The scenes were eerily similar to 18 months earlier, when an Israeli campaign of bombing and the detonation of Hezbollah pagers sent people into the streets and overwhelmed hospitals. Then, the shock of the assault brought a sense of solidarity to the country: blood banks had lines out the door and health authorities had to issue a statement saying donations of vital organs, including eyes, were not medically possible.
This time, the assault was met with a sense of weary resignation and smouldering anger.

Even among the popular base of the group, the self-titled “community” of Hezbollah supporters, Hezbollah’s entry into the war provoked shock.
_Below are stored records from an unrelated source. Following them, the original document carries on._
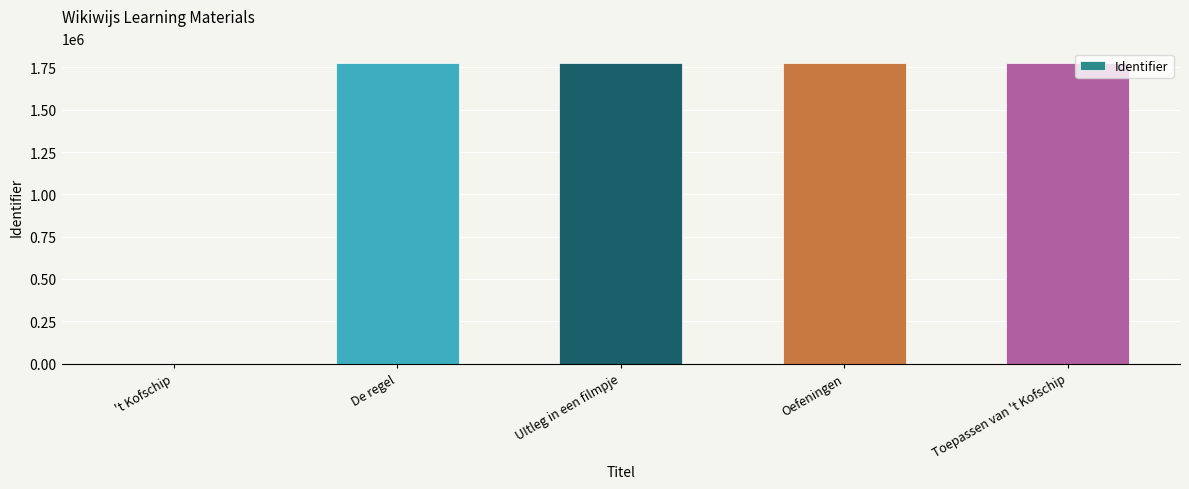

What is the difference between the values at De regel and Toepassen van 't Kofschip?

12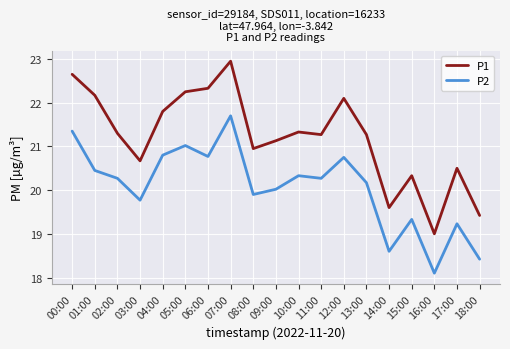

True or false: P2 and P1 intersect in this chart.

False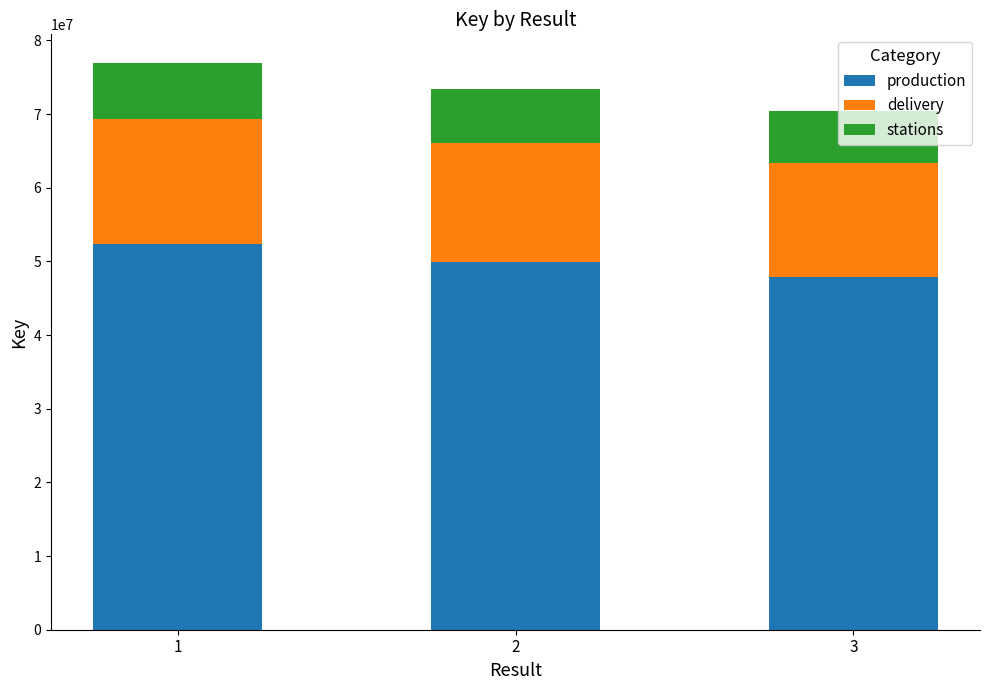

What is the minimum value for production?

47861083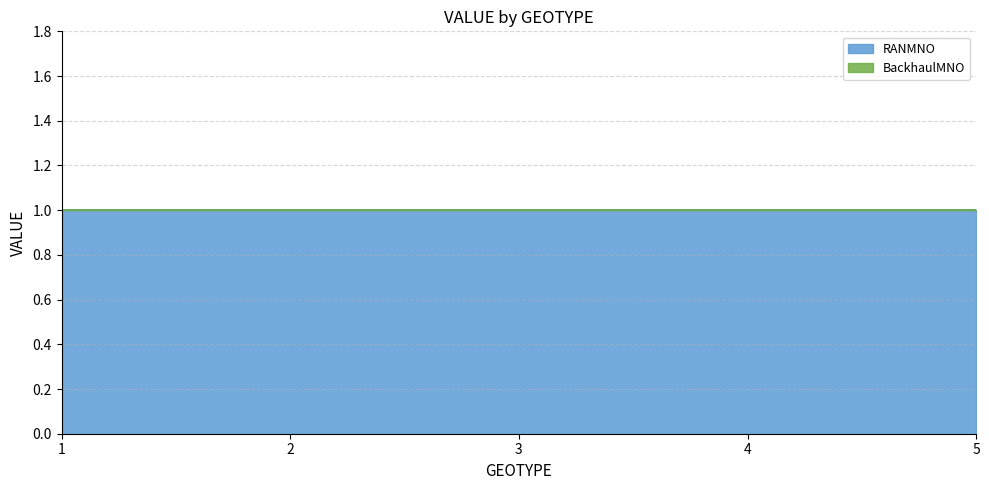

The value of BackhaulMNO at 5 is 0. True or false?

True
A woman from the Hezbollah-dominated southern suburbs of Beirut, who declined to give her name, said: “For two years Israel has been bombing Lebanon and Hezbollah has not replied even once. Now, Iran is bombed for two days and they burn the whole country for them? They don’t care about Lebanon.”
For weeks, Lebanese officials had passed warnings to Hezbollah that if it entered the war with Israel on the side of Iran, the entire country would suffer. Hezbollah, in turn, had reassured Lebanese officials that it would stand behind the state’s decision to stay out of the war.
The group’s decision to bomb Israel anyway created a deep sense of betrayal in the Lebanese government and particularly the Lebanese armed forces, both of which felt they were misled.

The Lebanese government quickly condemned the move, issuing a decision to ban Hezbollah from all security and military functions in the country, ordering the armed group to act as a political party only. The cabinet instructed the judiciary to arrest those who fired the rockets at Israel, and told the Lebanese army to prevent any more rockets from being launched from Lebanon at other countries.
The decision was unprecedented, as the Lebanese government had tried to avoid any confrontation with Hezbollah for the last 18 months, fearful of sparking civil conflict.
War came to Lebanon anyway.
People stopped on the streets of Beirut and craned their necks to the sky to try to spot the Israeli drone above, whose buzz – which had become a constant in the cityscape over the last two years – now felt deeply ominous. The rumble of fighter jets brought people running to their balconies as they waited for the booms of airstrikes which followed just a few seconds later.
In Martyrs’ Square, Abu Yehya was unsure what to do next. The shelters he visited were full, and his children were tired of sitting on the rough asphalt.
“We hear there is a park south of Beirut in Khaldeh, maybe we will head there. At least there will be shade,” he said.